Calhoun Lake vs Diamond Lake
Water quality, depth, fish species, and recreation comparison.
Calhoun Lake has a higher water quality grade (B, Good) than Diamond Lake (D, Poor). Both are in Kandiyohi County, Minnesota.
Both Calhoun Lake and Diamond Lake sit in Minnesota. A same-state comparison strips out the state-level water-quality regime as a variable: any grade differences here are about the lakes themselves, not the agencies grading them. Calhoun Lake (B) is materially cleaner than Diamond Lake (D). A gap that wide is unlikely to close in a single year of remediation work; it reflects multi-decade differences in the lakes themselves.
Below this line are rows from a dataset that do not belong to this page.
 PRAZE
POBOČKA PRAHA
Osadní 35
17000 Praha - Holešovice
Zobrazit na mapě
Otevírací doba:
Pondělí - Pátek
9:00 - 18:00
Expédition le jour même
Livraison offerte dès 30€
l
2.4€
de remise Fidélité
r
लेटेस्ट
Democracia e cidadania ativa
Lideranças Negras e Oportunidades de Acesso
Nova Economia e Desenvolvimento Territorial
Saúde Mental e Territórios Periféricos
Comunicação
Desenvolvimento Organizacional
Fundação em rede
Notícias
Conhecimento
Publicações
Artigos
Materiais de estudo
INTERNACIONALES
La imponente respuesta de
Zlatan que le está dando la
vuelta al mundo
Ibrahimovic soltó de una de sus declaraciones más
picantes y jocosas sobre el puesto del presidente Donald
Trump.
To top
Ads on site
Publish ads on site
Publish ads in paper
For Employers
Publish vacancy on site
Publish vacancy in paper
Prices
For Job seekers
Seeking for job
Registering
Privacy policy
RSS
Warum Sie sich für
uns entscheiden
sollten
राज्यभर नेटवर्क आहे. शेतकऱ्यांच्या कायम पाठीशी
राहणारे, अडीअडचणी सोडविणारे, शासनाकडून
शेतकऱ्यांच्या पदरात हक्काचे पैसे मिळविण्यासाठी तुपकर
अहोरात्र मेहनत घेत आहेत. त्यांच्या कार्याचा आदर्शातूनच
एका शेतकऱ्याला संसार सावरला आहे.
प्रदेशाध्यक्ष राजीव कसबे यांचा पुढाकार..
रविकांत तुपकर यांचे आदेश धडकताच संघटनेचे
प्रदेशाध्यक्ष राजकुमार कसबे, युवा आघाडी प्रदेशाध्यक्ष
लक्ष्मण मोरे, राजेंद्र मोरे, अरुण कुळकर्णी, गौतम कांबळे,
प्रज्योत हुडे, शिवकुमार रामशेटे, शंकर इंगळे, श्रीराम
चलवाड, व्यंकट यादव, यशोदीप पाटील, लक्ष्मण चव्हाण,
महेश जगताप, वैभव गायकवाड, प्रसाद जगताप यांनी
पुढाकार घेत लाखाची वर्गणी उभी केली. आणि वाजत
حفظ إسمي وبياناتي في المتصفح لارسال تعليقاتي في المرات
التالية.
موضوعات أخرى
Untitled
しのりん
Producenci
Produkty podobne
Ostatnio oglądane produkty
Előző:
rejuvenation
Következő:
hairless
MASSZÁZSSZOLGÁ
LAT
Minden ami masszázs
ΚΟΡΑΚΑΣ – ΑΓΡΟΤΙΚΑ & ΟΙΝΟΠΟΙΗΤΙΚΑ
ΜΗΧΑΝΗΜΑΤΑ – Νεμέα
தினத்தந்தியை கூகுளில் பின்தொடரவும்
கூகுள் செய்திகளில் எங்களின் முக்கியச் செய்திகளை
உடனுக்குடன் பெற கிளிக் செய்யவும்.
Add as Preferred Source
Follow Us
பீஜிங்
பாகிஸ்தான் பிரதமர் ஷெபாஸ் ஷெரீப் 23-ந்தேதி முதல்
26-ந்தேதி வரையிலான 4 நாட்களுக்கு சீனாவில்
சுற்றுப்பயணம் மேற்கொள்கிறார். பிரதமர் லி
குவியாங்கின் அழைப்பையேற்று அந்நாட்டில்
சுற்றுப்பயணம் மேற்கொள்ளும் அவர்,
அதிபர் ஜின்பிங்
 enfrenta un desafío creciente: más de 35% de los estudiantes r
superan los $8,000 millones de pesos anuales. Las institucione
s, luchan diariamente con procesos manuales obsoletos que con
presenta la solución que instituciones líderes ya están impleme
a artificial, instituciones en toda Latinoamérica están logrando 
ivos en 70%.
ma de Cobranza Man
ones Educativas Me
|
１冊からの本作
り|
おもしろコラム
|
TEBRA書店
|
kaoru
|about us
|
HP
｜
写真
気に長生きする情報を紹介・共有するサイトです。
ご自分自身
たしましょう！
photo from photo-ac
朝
For a recreational visitor, the wider grade gap is decisive — Calhoun Lake is the better water-quality choice. For a researcher, the gap is the interesting part: what is different about the two watersheds, and which of those differences is mutable?
Calhoun Lake
Moderate clarity, visible to about 7.3 ft.
Diamond Lake
Murky, only visible to about 5 ft.
Side-by-Side Metrics
| Metric | Calhoun Lake | Diamond Lake |
|---|---|---|
| Overall Grade | B (Good) | D (Poor) |
| Water Clarity | 7.3 ft | 5 ft |
| Phosphorus | 23.5 µg/L | 68 µg/L |
| Chlorophyll-a (Algae) | No data | No data |
| Maximum Depth | - | - |
| Surface Area | 617 acres | 1.7K acres |
| Public Access | Unknown | Unknown |
| Fish Species | 1 | 1 |
| Trophic State | mesotrophic | eutrophic |
Bold value = better for that metric (lower phosphorus / chlorophyll = cleaner; higher Secchi / depth / species count = better).
Verdict
Calhoun Lake wins on overall water quality with a Grade B versus Diamond Lake's Grade D. Water clarity: 7.3 ft vs 5 ft. For fishing diversity, Calhoun Lake also leads with 1 species.